Une réforme avec une mise à jour du système de facturation doit être réfléchie entre les payeurs (CNAM, assurances, l’état …) et les hôpitaux pour une tarification conforme au coût réel des actes.
– Est-ce un problème de gouvernance au niveau de la CNAM ?
La CNAM : un mauvais payeur à l’origine des problèmes financiers des établissements publics et privés.
Sécuriser le circuit des médicaments et revoir la traçabilité des remboursements (prises en charges fictives…) pourraient être une priorité pour pallier ces problèmes.
– Est-ce un problème de fuite des médicaments vers les pays voisins ?
Ces fuites touchant des produits chers vitaux et souvent subventionnés par l’état ont aggravé le manque de ces médicaments dans les secteurs public et privé.

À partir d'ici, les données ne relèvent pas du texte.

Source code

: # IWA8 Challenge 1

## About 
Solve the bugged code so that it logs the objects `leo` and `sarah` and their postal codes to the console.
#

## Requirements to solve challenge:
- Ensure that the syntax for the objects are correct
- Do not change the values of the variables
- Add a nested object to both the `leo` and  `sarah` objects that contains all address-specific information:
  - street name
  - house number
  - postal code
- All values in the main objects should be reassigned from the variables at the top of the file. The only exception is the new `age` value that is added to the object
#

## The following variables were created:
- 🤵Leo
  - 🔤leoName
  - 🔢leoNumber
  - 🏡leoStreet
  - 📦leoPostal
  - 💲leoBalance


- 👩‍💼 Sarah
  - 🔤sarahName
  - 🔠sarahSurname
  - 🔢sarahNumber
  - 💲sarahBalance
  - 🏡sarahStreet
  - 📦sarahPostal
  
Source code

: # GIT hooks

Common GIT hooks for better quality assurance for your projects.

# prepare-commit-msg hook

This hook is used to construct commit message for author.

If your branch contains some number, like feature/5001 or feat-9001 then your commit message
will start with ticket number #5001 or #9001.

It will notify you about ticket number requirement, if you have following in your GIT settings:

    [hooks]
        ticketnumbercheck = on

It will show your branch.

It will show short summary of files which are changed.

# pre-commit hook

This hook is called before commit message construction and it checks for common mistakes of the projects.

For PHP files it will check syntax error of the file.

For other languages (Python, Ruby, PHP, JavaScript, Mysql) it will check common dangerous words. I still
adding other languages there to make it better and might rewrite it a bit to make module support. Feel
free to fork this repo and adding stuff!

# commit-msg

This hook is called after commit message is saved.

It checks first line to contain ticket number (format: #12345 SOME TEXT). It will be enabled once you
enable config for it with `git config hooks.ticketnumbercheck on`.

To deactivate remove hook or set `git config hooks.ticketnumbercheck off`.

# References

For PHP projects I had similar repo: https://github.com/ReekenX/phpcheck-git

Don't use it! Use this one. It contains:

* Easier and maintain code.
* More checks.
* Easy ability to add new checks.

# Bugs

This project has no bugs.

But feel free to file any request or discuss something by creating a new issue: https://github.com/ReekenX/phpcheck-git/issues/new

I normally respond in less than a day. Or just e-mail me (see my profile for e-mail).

Renforcer le contrôle et surtout l’inspection pharmaceutique permettrait de limiter ce phénomène.
Il est bien évident que la PCT hôpitaux publics et CNAM sont des acquis à préserver pour la santé du citoyen, et une réforme du système de santé doit être axée sur la protection de ces partenaires tout en apportant les garanties nécessaires d’une bonne gouvernance.